その内容は「窓開けのみによる換気でも、標準的な通勤型車両が時速約70キロで、窓を10センチ程度開けて走行した場合、車内の空気は5~6分程度で入れ替わる」「窓開けに加えて、車内の空調装置を併用した場合や、駅でのドア解放により、換気がさらに促進される」としており、鉄道各社は通勤型車両での窓開けを行っている。

 今後「列車の加減速を考慮した換気効果の評価(7月)」、「新幹線・特急車両における換気装置による換気効果の評価(9月)」と、より効果的な換気方法について、研究が進められる予定だ。

 このほか、車両の消毒については、ほぼ全社がプレスリリースで明記しており、車両基地に戻ったタイミングで、不特定多数の乗客が触れる座席やつり革、手すりなどにアルコール、エタノール薬剤、次亜塩素酸ナトリウム溶液などによる消毒が行われている。

■電車の中の2メートルの目安はどのくらい?

 なお、前述したように感染予防の観点からは、人と人とが2メートル程度離れることが望ましいとされている。実際に2メートルの距離を保つことは難しいかもしれないが、電車の中の2メートルの目安については下記の通り。
 
 通勤電車はほとんどの場合、車両の内幅が2.5~2.7メートル程度である。つまり、マスクをしていない人を見かけたら、車両の横幅一杯くらいは離れたほうがいいということだ。
 
 ロングシートに座っている場合はどうだろうか。対面に見えるロングシートまでは、前述した通り2.5~2.7メートル程度離れているので、ある程度は離れたことにはなる。

 なお、京都工芸繊維大学の山川准教授による、感染リスク防止シミュレーションによれば、座っている乗客が咳をした場合、飛沫はその人のひざ辺りに堕ちるので、感染リスクは比較的低いという。ドア付近に感染者が立っている場合は、飛沫が天井と乗客の間にある気流に乗って広がりやすくなるため、感染リスクは座っている場合の3倍近いという。

 この辺りも含めて座る位置を考えたい。なお、通勤電車の座席は1人当たりの幅が43~46センチ程度なので、7人掛けの座席なら、端と端くらい離れていれば比較的安心である。

 新幹線・特急については、JR東日本では「空調装置などで、概ね6~8分程度で入れ替わる」としている。
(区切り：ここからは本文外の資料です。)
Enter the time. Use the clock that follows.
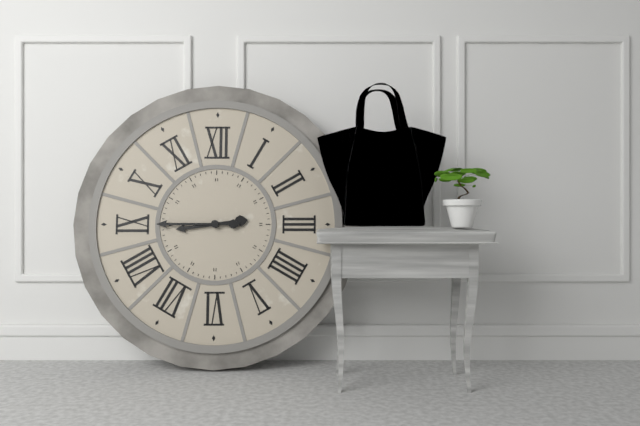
8:45
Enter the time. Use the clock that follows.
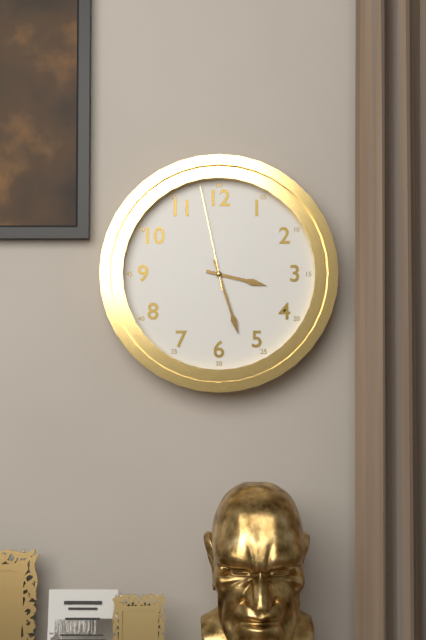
3:27:58
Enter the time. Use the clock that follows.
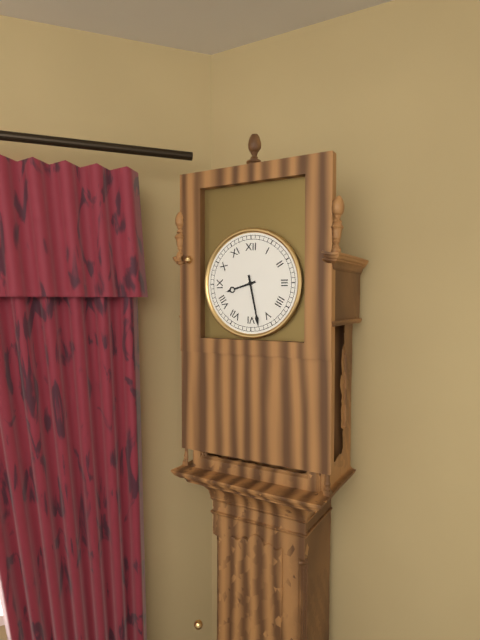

車両の内幅は新幹線で3.3メートル、在来線で2.5~2.7メートル程度、座席間隔は新幹線・特急ともに普通車が約1メートル、グリーン車が約1.2メートルである。

 自由席であれば、できるだけ他の乗客と離れたところに座った方がいい。

 指定席であれば、航空機と同様、シートマップで人の少ないところを指定することをオススメする(みどりの窓口でも、お願いすれば指定席の空き状況をシートマップで教えてくれる)。気休めだが、出入り口に近い、車両両端の方が、換気されやすく、かつ感染を疑う人物が近くにいるときに、距離を開けやすいだろう。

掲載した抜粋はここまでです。